TrekIT gives providers a collaborative space to put their thoughts together and intuitively pairs them with the chart so they can see the doctor's notes without a lot of "fluff," use copy/paste, use repetitive text, and handle billing/medical-legal documentation, said Rosenbach.
"You get the core information, paired with the most updated labs, paired with the patient location, and you get it in real time, in a way that you can easily digest it and find what you are looking for on a mobile device," he said.
MARKETPLACE
There are a variety of care coordination technologies on the health IT marketplace. Vendors include Cipherhealth, eQHealth, GSI Health, Imprivata, Microsoft, Optum and pMD.
MEETING THE CHALLENGE
TrekIT's platform is integrated into Penn Medicine's Epic system, but it is also available in a browser from any desktop or, more important, from any mobile device. The tool brings real-time vitals, labs and medications, critical elements clinicians need to see.
Because of the technology, physicians now are able to coordinate and collaborate between all members of the clinical team, from doctors to nurses, therapists and others.
"You get the core information, paired with the most updated labs, paired with the patient location, and you get it in real time, in a way that you can easily digest it and find what you are looking for on a mobile device."
Dr. Misha Rosenbach, Perelman School of Medicine, University of Pennsylvania
"Our group is a primary consulting service, so our role is to see hospitalized patients and add our thoughts on our organ-system and how it impacts their hospitalization," Rosenbach explained.
"We are moving toward using TrekIT as our main handoff tool, for example, during service changes, to use this as a way to conveniently convey our team's thoughts and active treatment plan/issue management on our consult service from one team to another," he added.
Click on page 2 below to read how Penn Medicine reduced readmissions and risk-adjusted length of stay, and more.
RESULTS
According to preliminary findings, the technology has led to a 50 percent reduction in pneumonia readmissions, a 7 percent reduction in risk-adjusted length of stay, and a 9 percent improvement in HCAHPS scores.
"We are using the technology to help with team-to-team coordination and access to clinical data," Rosenbach stated.
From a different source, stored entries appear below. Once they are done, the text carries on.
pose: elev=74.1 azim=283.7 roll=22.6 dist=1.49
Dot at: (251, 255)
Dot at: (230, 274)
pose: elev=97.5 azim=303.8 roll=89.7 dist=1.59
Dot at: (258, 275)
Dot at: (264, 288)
Groups using the technology during clinical rounds access real-time data about their patients 50 percent more often than teams that don't, but spend 25 percent less time logging into their devices, TrekIT research showed.
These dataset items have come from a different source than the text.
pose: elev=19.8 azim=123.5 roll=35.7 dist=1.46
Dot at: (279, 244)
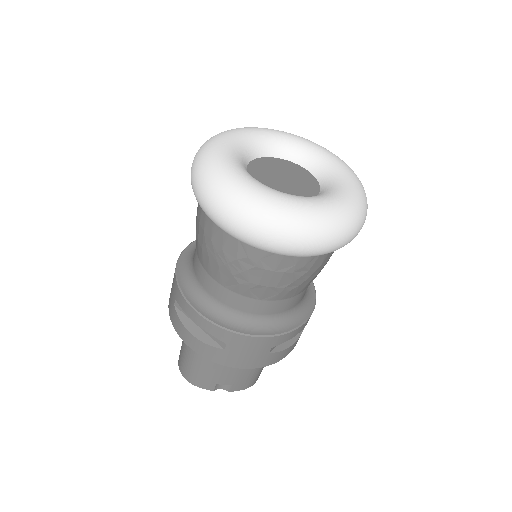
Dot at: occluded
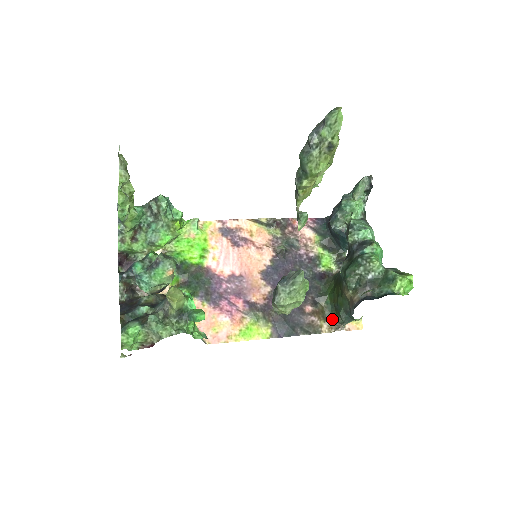
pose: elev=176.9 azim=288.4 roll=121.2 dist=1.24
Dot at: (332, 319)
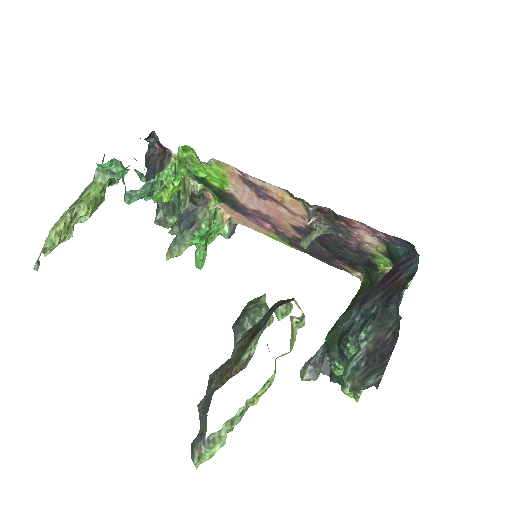
Dot at: occluded
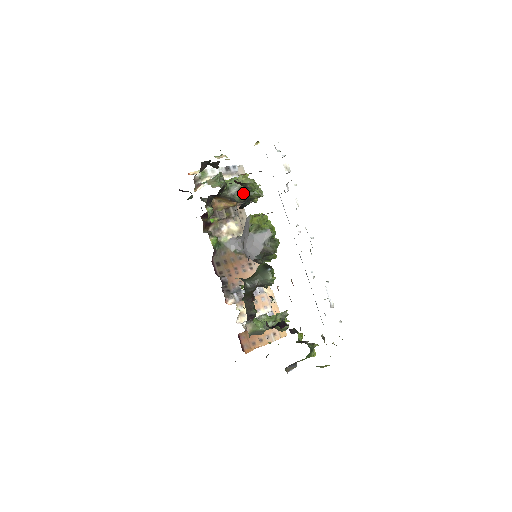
The care coordination technology also reduces the time spent on documenting/cutting-pasting information from the chart because it supports a workflow that is more in line with how caregivers actually practice medicine, instead of trying to emulate paper charts.
"Additionally, given that it is real time and does not rely on paper, it is more HIPAA-compliant and easier to update than most EHR-based handoff systems," he said. "This makes it easier to maintain key patient information from setting to setting and one hospitalization to another."
80 percent of users report that the technology saves them time and three out of four users believe it has reduced errors, TrekIT research showed.
ADVICE FOR OTHERS
Everyone wants doctors to spend less time typing at a computer and more time with meaningful patient engagement.
"Most EHRs are clunky, slow and cumbersome," Rosenbach said. "This, on the other hand, is a tool that has been nimble, secure and efficient. It boosts clinicians' morale, helps ease transitions across teams and clinical sites, while at the same time reducing complications and readmissions. Bottom line is it saves money, improves outcomes and improves physician burden."